SHORT EXERCISE
In the material below, lay out the stretch from the line containing "pose: elev=154.8 azim=246.5" through the line containing "Dot at: (262, 192)" as a Markdown table with the columns Row and Line, leaving out blank lines.

STORED DATA
──────────

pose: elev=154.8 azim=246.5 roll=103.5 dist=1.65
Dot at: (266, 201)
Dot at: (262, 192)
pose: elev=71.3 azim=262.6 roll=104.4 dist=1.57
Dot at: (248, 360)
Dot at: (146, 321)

──────────

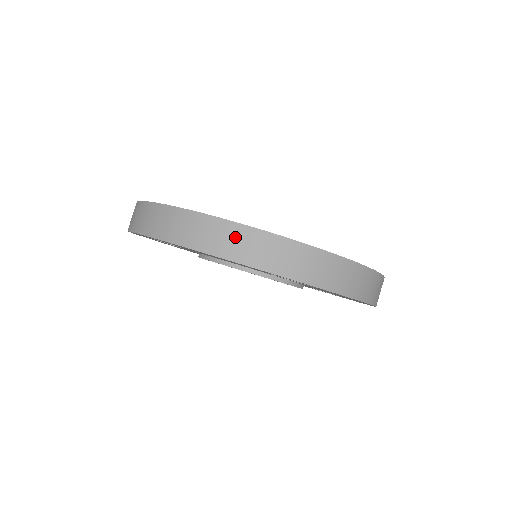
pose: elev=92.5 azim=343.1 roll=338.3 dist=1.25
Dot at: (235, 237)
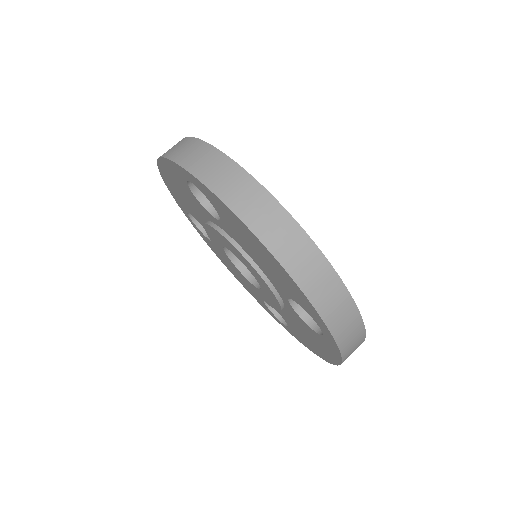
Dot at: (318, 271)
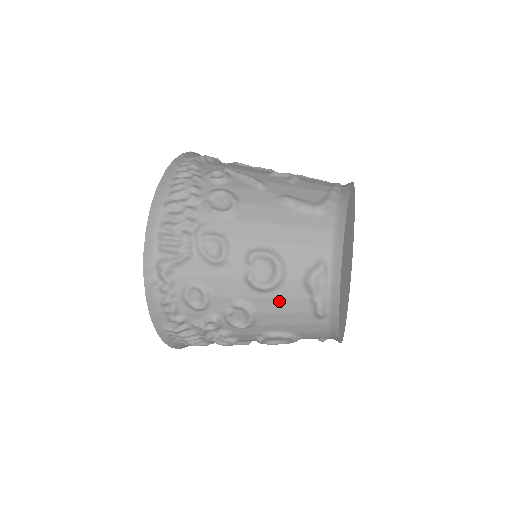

──────────

ANSWER TO THIS TASK
| Row | Line |
|---|---|
| 1 | pose: elev=154.8 azim=246.5 roll=103.5 dist=1.65 |
| 2 | Dot at: (266, 201) |
| 3 | Dot at: (262, 192) |